Most Asian currencies stumbled on Wednesday with the Korean won destined for its biggest fall in nearly eight weeks as North Korea warned it is "carefully examining" plans for a missile strike on the US Pacific territory of Guam. The won was trading down 0.6 percent at 1134.8 at 0556 GMT.
North Korea's reference to an attack on Guam followed after President Donald Trump said the US would respond to threats from North Korea with "fire and fury". "We have been down this road before, until the fireworks happen it will remain in the headlines, but in the past the markets have faded these types of moves. I think we have to be really sensitive to both liquidity conditions and further headline risk over the next 24 hours," said Stephen Innes, senior trader at OANDA.
"China basically buttresses the North Korea economy from top to bottom. We are going to have international pressures from the US and all the developed-world leaders who see this escalating a bit too far. I think there is going to be pressure on China to make some serious economic sanctions towards North Korea until they give up the plot of military escalation."
Amid these geopolitical tensions the greenback weakened against the yen which rose to levels unseen in about 8 weeks. The rupee and the Indonesian rupiah edged lower, as much as 0.3 percent and 0.1 percent respectively. Meanwhile, the yuan rose 0.2 percent to its highest since October 2016, and is headed for its third consecutive day of gains.

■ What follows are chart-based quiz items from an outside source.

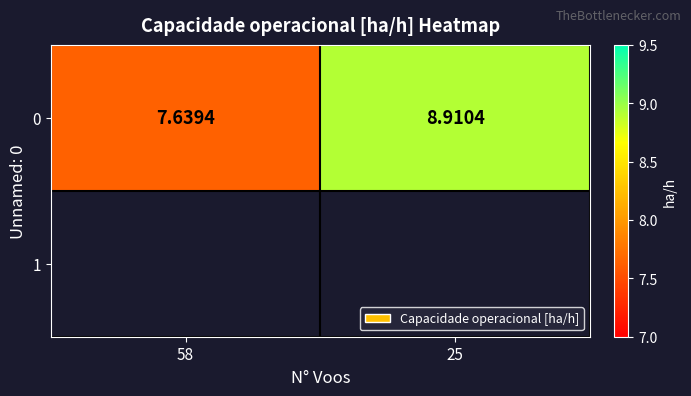

Reading left to right, what are all the values shown in this chart?

7.6	8.9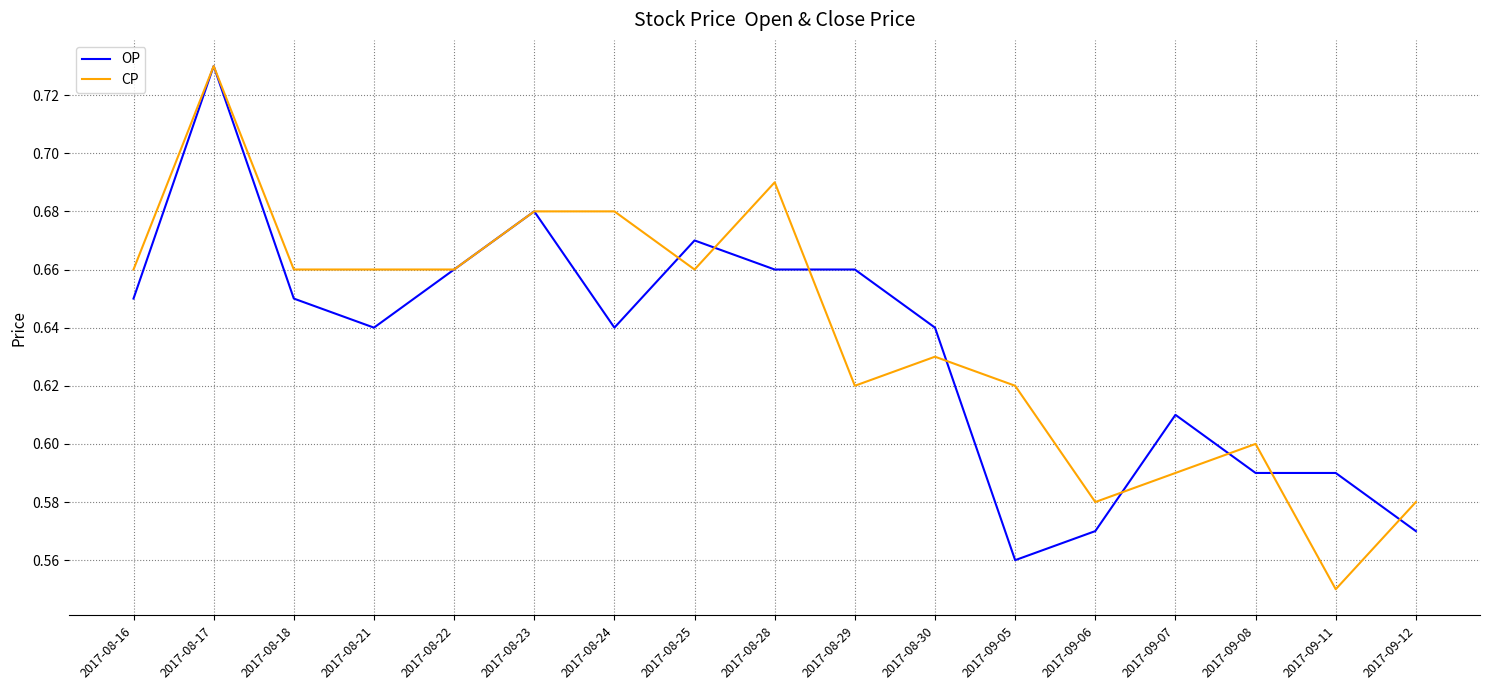

True or false: OP has more than 1 interior local peaks.

True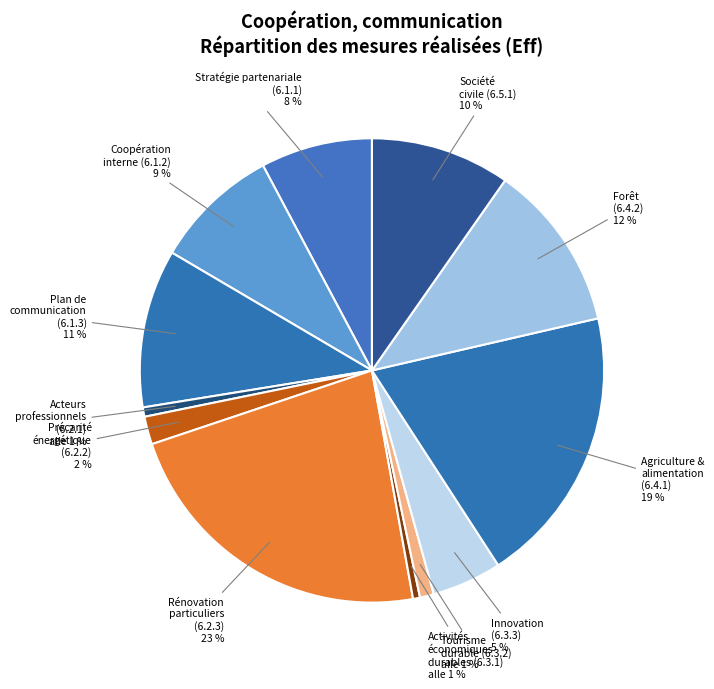

What percentage do 6.3.2 and 6.2.2 together represent?

2.9%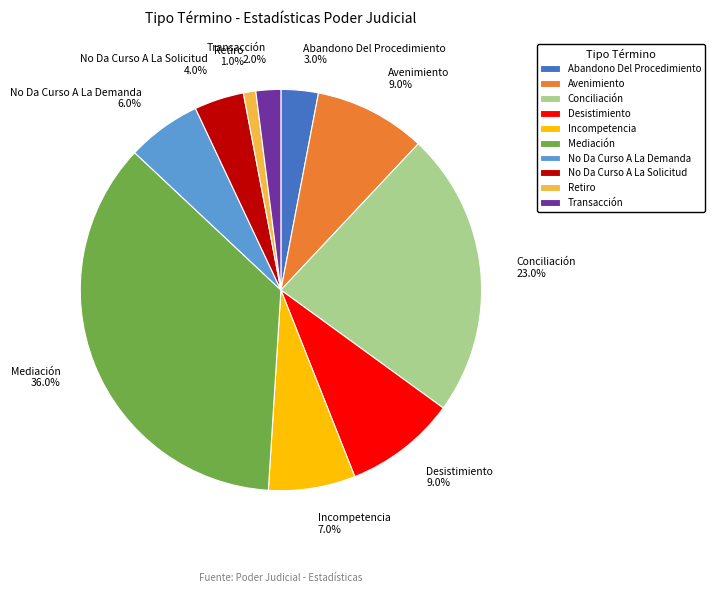

Which has a higher value, Conciliación or Transacción?

Conciliación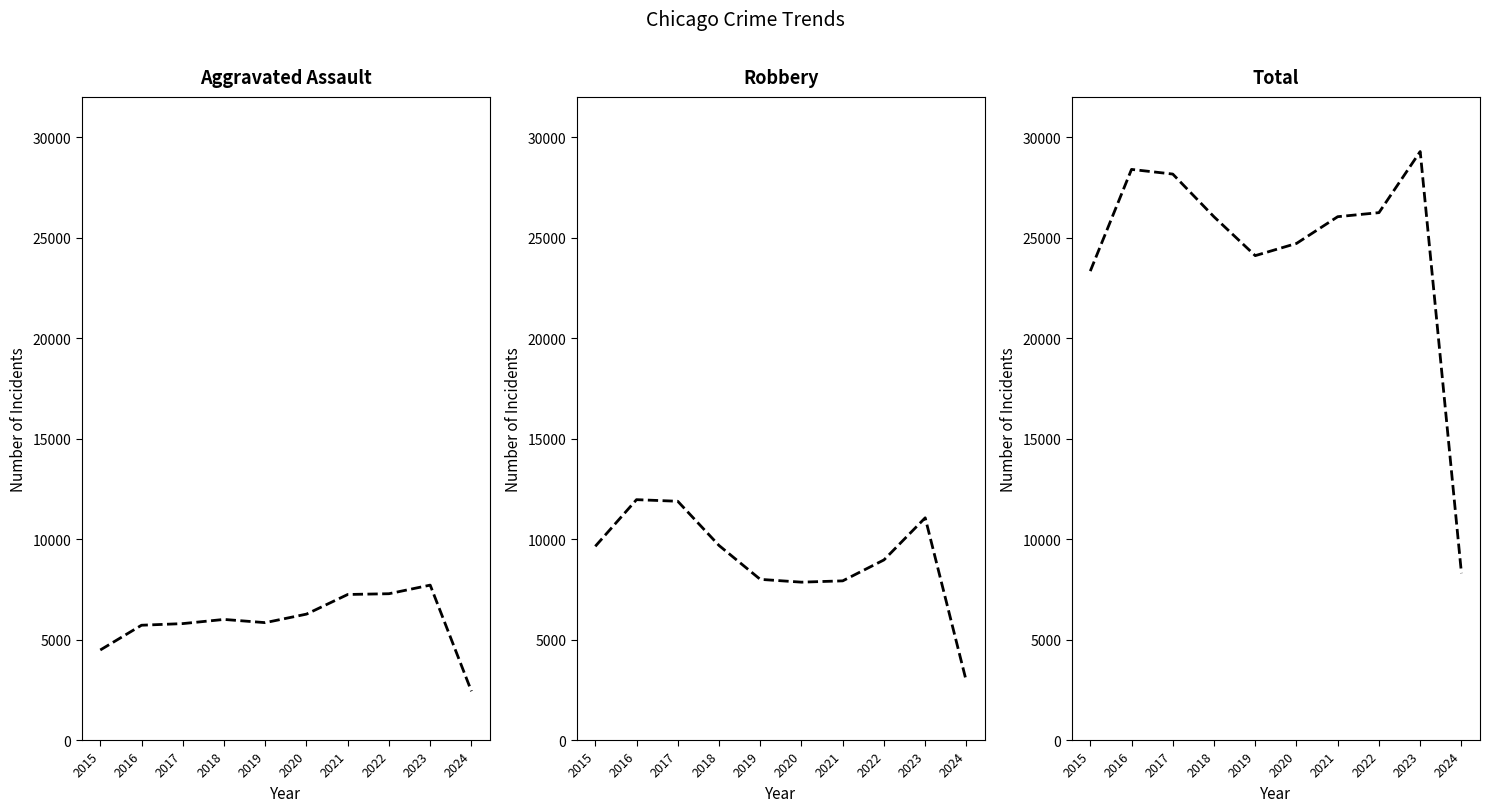

What is the highest value of the Total series?

29282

China's annual producer price inflation held steady and consumer inflation slowed marginally in July as prices for key raw materials rose slightly. "We have to be careful in markets like today with one of the big trading centers on holiday. Liquidity is quite taxing in the market space right now amongst emerging markets. If you look at the typical depth of the market in August it has just been not too buoyant," Innes said.
Singapore markets are closed for a national holiday. The Philippine peso followed the downward trend in the broader market and fell by as much as 0.5 percent. The peso, on its third straight day in negative territory, is headed for its worst fall in nearly 8 weeks. The International Monetary Fund said the Philippine economy is likely to grow at 6.6 percent this year, down from the 6.8 percent growth forecast announced in February.